> _Brief_
Every entry that follows should be written out again exactly.

> _Extracted records_
══════════

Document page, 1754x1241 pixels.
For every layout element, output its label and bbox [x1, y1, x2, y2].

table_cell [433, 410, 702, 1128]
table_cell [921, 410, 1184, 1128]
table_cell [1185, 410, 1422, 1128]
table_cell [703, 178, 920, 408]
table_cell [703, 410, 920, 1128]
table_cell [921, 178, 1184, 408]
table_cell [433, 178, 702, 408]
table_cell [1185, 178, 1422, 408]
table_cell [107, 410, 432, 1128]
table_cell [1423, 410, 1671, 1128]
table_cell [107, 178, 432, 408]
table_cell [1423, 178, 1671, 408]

══════════

> _Response box_
Document page, 1754x1241 pixels.
For every layout element, output its label and bbox [x1, y1, x2, y2].

table_cell [433, 410, 702, 1128]
table_cell [921, 410, 1184, 1128]
table_cell [1185, 410, 1422, 1128]
table_cell [703, 178, 920, 408]
table_cell [703, 410, 920, 1128]
table_cell [921, 178, 1184, 408]
table_cell [433, 178, 702, 408]
table_cell [1185, 178, 1422, 408]
table_cell [107, 410, 432, 1128]
table_cell [1423, 410, 1671, 1128]
table_cell [107, 178, 432, 408]
table_cell [1423, 178, 1671, 408]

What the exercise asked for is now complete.